## Work task
Write out the passage from the copper article below word for word, starting at "No other metal" and continuing up to and including "to global cycles.".

BEGIN Provided text

Conductivity to the industry’s future
 

Mining in Africa: Copper

March 26, 2025

Image coutesy of BHP

No other metal can be said to enjoy such universal appeal as copper does today. Copper is used in everything from traditional fossil-fuel power plants to solar panels, windmill turbines and nuclear plants; from conventional internal combustion cars to components of the electric vehicle; and from the oldest applications in construction to the most high-tech uses in AI infrastructure. Copper fits in the future as steadily as it has fit in throughout its 6,000 years being used by humans, turning gradually into the third most used metal today. Now, copper is evolving past its relevance as a barometer of economic activity, securing a position as potentially the biggest winner of the energy transition as it has become indispensable for both an old and a new economy, an economy that is electrified and digitized. This universality makes demand less elastic to global cycles.

Analysts read copper’s recent record performance, with copper futures hitting US$5.20/lb, as a harbinger of a supercycle. While speculators betting on higher values do influence the metal’s price, copper is underpinned by matter-of-fact structural market conditions. The International Energy Agency (IEA) projects copper demand to rise by 50% by 2040 in a net-zero emissions scenario, with a market value of US$330 billion, the highest among energy transition minerals. According to the IEA, the world will require 40.7 million t/y of copper in 2040, outstripping the available supply of raw copper by 25.9 million t/y. The AI boom alone could amplify copper demand by 1 million t/y by 2030, according to an analysis from commodities trading group Trafigura.

END Provided text
BEGIN Extracted data

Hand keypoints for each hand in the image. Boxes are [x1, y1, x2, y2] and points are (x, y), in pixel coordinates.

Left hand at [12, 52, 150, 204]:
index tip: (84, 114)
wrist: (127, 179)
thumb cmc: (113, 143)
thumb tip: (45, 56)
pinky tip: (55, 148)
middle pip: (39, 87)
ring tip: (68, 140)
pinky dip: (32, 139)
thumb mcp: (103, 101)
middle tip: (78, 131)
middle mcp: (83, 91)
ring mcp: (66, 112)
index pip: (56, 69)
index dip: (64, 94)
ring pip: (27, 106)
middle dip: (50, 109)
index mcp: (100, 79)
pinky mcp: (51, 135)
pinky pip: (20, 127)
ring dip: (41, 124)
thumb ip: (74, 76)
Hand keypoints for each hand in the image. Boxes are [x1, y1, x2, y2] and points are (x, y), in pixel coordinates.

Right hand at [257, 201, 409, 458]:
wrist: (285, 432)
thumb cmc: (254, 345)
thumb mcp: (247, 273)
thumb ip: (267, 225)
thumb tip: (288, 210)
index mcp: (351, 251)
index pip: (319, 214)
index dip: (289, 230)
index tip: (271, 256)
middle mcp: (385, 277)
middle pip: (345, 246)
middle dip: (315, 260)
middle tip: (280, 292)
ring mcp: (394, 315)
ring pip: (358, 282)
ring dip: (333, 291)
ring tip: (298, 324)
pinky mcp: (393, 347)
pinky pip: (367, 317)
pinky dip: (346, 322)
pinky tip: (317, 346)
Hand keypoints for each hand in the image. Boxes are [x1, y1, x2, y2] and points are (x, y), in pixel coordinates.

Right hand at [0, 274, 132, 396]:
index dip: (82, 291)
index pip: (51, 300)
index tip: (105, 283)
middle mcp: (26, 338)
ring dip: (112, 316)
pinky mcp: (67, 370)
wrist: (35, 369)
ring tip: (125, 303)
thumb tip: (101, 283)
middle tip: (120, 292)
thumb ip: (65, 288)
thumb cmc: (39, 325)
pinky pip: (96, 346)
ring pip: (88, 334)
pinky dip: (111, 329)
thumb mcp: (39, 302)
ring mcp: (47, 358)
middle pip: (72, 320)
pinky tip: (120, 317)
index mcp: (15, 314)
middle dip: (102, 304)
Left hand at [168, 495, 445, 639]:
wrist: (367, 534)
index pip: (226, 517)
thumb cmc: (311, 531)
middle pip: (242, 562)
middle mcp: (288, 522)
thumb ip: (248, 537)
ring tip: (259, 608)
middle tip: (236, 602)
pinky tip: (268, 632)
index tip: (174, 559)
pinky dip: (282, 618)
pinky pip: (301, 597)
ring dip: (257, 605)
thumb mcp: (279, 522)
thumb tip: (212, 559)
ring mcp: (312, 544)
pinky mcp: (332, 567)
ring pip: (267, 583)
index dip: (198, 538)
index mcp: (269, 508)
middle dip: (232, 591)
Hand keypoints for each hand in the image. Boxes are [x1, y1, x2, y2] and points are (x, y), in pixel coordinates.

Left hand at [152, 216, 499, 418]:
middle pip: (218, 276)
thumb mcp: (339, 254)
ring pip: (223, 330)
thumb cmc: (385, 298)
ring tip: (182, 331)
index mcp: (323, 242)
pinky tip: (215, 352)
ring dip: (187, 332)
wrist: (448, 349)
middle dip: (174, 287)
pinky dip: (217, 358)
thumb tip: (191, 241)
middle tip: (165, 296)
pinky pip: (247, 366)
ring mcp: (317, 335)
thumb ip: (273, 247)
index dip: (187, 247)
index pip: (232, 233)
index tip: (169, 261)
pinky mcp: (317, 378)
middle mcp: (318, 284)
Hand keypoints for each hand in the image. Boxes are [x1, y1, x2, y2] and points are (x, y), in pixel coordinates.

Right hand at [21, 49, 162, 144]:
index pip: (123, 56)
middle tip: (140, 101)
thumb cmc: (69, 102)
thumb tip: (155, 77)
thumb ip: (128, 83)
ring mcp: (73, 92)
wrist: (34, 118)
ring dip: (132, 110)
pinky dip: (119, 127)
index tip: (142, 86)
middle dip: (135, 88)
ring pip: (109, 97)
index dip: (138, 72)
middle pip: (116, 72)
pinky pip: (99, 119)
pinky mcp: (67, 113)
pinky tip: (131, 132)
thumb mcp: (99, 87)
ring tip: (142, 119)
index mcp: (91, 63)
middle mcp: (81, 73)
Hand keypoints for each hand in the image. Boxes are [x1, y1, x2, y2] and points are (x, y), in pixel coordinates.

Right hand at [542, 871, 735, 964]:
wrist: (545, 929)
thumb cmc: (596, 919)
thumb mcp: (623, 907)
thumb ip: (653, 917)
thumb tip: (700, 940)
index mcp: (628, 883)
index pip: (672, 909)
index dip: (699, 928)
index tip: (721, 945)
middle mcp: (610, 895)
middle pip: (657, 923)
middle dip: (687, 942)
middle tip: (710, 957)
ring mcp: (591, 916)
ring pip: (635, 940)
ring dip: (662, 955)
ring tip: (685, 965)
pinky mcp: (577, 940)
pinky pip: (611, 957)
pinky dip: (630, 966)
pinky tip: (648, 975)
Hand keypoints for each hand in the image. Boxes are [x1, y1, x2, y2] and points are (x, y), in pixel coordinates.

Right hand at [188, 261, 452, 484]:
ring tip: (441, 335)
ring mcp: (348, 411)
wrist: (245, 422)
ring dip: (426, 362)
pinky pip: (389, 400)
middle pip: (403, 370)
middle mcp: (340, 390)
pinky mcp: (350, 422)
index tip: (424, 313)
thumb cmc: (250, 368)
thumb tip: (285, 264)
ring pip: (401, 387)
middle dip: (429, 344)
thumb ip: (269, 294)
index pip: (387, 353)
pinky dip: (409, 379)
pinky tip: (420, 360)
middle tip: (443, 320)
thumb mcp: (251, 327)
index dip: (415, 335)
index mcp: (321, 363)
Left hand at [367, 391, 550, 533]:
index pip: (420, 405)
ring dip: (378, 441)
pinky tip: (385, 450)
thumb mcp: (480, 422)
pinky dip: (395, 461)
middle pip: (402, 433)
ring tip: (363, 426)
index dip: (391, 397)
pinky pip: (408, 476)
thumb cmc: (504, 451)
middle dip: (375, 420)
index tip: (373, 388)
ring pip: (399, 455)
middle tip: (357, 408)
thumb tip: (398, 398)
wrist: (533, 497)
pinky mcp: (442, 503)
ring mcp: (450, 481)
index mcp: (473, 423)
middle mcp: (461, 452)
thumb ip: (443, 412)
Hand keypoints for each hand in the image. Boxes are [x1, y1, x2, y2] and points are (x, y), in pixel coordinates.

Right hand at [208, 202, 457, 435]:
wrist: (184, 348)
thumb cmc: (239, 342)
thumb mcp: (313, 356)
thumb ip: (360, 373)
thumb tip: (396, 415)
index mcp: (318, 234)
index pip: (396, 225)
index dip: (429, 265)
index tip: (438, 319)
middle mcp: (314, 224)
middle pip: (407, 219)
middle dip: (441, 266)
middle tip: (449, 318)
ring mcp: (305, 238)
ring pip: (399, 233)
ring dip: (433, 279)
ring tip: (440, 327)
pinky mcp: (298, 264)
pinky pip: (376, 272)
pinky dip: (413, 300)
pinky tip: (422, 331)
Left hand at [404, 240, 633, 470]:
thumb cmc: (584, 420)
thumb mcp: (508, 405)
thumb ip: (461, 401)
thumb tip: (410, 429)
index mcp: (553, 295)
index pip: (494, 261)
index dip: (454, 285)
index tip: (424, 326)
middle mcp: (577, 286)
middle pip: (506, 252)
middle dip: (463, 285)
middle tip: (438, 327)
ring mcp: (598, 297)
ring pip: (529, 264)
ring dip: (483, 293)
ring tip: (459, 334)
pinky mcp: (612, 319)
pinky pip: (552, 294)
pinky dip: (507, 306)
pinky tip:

END Extracted data

## Response area
No other metal can be said to enjoy such universal appeal as copper does today. Copper is used in everything from traditional fossil-fuel power plants to solar panels, windmill turbines and nuclear plants; from conventional internal combustion cars to components of the electric vehicle; and from the oldest applications in construction to the most high-tech uses in AI infrastructure. Copper fits in the future as steadily as it has fit in throughout its 6,000 years being used by humans, turning gradually into the third most used metal today. Now, copper is evolving past its relevance as a barometer of economic activity, securing a position as potentially the biggest winner of the energy transition as it has become indispensable for both an old and a new economy, an economy that is electrified and digitized. This universality makes demand less elastic to global cycles.